Activated alumina

About: Activated alumina is a research topic. Over the lifetime, 1430 publications have been published within this topic receiving 31090 citations.

Removal of heavy metals by using adsorption on alumina or chitosan

Abstract: The removal of heavy metals from wastewater by using activated alumina or chitosan as adsorbers was evaluated. Cd(II) and Cr(III) were employed as models of the behaviour of divalent and trivalent metal ions. The adsorption of Cd(II) and Cr(III) onto the adsorbers evaluated was studied as a function of pH, time, amount of adsorber, concentration of metal ions and sample volume. A 0.4-g portion of activated alumina can retain 0.6 mg Cr(III) and 0.2 mg Cd(II) from 20 mL sample adjusted at pH 4 and stirred for 30 min. It is therefore possible to totally decontaminate 500 mL of a waste containing 5 mg L(-1) Cd(II) and Cr(III) with 10 g alumina. On the other hand, 0.4 g chitosan can totally decontaminate 20 mL of a pH 5 solution containing up to 50 mg L(-1) Cd(II) and Cr(III). A 99.2+/-0.1% retention of Cd(II) and 83+/-1% retention of Cr(III) was obtained from 500 mL of a laboratory waste. The aforementioned strategies were applied for the minimization of analytical chemistry teaching laboratories and atomic spectrometry laboratory wastes. On comparing both adsorbers it can be concluded that chitosan is more preferable than alumina due to the reduced price of chitosan and the absence of side-pollution effects.

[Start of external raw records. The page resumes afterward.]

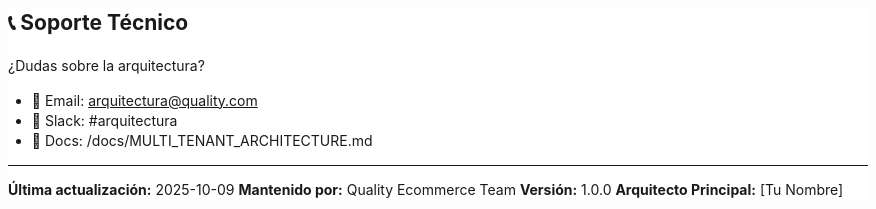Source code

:## 📞 Soporte Técnico

¿Dudas sobre la arquitectura?

- 📧 Email: arquitectura@quality.com
- 💬 Slack: #arquitectura
- 📖 Docs: /docs/MULTI_TENANT_ARCHITECTURE.md

---

**Última actualización:** 2025-10-09
**Mantenido por:** Quality Ecommerce Team
**Versión:** 1.0.0
**Arquitecto Principal:** [Tu Nombre]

Adsorption characteristics of As(V), Se(IV), and V(V) onto activated alumina: Effects of pH, surface loading, and ionic strength

Abstract: Arsenic, selenium, and vanadium are major anionic elements of concern in drinking water. This research investigated the adsorption characteristics of As(V), Se(IV), and V(V) onto a commercial activated alumina (AA) under different pH, surface loading, and ionic strength conditions using batch systems. The results indicated that the adsorption of these elements was significantly affected by pH and the surface loading. However, ionic strength generally did not impact their adsorption, indicating that the electrostatic effect on the adsorption of these elements was relatively not important compared to surface chemical reactions. A speciation-based adsorption model was used to simulate the adsorption of As(V), Se(IV), and V(V) by activated alumina and to determine the adsorption constants of different element species. This model can satisfactorily predict the adsorption of these elements in a broad pH range from 1.5 to 12 and a wide surface loading range from 1.0 to 50 mg/g activated alumina for different sorbent concentrations, using the same set of adsorption constants.